Inviting women to subsequent screening rounds: letter followed by face to face intervention vs. letter

Issued on: June 2018

Healthcare question

Healthcare question

Should a letter followed by a face to face intervention vs. a letter alone be used for inviting women to subsequent breast cancer screening rounds?

Recommendation

Recommendation

The ECIBC's Guidelines Development Group (GDG) suggests not using a letter followed by a face to face intervention for inviting women to subsequent breast cancer screening rounds.

Recommendation strength

Conditional recommendation
Low certainty of the evidence

Justification

Justification

The GDG made a conditional recommendation against the intervention and the judgement was based mainly on the imprecise estimates of the desirable effects and the large costs that were anticipated. The GDG did not think this intervention was feasible to implement in jurisdictions where it is not already being used.

Subgroup considerations

Subgroup considerations

The GDG noted that for the subgroup of women who had a false positive results in the previous screening round the intervention may be feasible and the cost are decreased (moderate) because of the smaller number of women involved. Moreover in this subgroup it is expected to have a larger effect (due to probably higher prevalence).

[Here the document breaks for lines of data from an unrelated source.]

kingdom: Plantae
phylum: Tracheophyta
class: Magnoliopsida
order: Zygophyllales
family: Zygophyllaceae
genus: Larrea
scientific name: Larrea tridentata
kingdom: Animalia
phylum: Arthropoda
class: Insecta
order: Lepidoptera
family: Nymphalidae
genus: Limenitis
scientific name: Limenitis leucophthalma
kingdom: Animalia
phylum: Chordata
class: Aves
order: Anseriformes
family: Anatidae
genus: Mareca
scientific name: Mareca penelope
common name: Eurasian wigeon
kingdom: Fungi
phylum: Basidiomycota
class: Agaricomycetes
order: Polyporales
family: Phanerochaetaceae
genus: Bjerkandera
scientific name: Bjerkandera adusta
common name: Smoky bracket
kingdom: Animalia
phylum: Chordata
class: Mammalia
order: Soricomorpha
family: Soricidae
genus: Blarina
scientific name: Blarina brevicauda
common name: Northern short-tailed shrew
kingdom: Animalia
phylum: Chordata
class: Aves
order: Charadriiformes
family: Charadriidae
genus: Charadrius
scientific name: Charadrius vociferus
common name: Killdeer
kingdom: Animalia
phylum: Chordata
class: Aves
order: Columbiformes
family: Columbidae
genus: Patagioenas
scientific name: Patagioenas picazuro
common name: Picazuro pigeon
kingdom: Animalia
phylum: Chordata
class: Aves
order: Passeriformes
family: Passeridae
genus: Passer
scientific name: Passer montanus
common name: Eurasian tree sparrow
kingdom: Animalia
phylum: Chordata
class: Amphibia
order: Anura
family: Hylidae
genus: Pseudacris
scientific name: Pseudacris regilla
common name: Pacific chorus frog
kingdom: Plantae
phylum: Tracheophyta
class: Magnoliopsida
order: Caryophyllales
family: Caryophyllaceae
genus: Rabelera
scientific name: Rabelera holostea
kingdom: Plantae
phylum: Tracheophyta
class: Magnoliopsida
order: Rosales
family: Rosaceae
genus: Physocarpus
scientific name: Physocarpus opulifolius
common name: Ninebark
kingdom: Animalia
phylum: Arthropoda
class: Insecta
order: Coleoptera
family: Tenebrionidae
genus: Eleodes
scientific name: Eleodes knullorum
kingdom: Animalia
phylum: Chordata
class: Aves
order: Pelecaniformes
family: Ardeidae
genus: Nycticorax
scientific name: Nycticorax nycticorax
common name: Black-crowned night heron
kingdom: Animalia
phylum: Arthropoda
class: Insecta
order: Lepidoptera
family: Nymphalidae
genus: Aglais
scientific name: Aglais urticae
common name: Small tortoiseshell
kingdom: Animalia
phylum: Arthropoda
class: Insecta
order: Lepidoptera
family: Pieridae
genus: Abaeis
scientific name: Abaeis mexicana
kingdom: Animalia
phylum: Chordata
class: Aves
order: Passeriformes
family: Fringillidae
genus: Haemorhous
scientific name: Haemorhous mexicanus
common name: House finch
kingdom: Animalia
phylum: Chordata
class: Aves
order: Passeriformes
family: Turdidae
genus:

For these reasons the GDG suggests for inviting women who had a false positive result in the previous screening round to the subsequent ones using a letter followed by a face to face interviention (conditional recommendation, low certainty of the evidence).

Considerations for implementation and policy making

Considerations
  • The comparison evaluated for this recommendation needs to be interpreted in the context of the other comparisons on methods for inviting women to screening programmes evaluated by ECIBC.
  • The GDG was not aware of any countries currently using face-to-face invitation in addition to letters for invitation to screening programmes.
  • The GDG judged that the intervention was not feasible to implement, given the monetary costs. For the subgroup of women who tested false positive in a previous screening round the intervention should be more feasible and the costs should be lower due to the smaller number of women involved.
  • Most of the EU programmes involved in a survey about the way of communicating results of breast cancer screening reported that they do not differentiate between women who tested negative in the previous screening round and women who were false positive. Women are invited in the same way with identical invitation letters.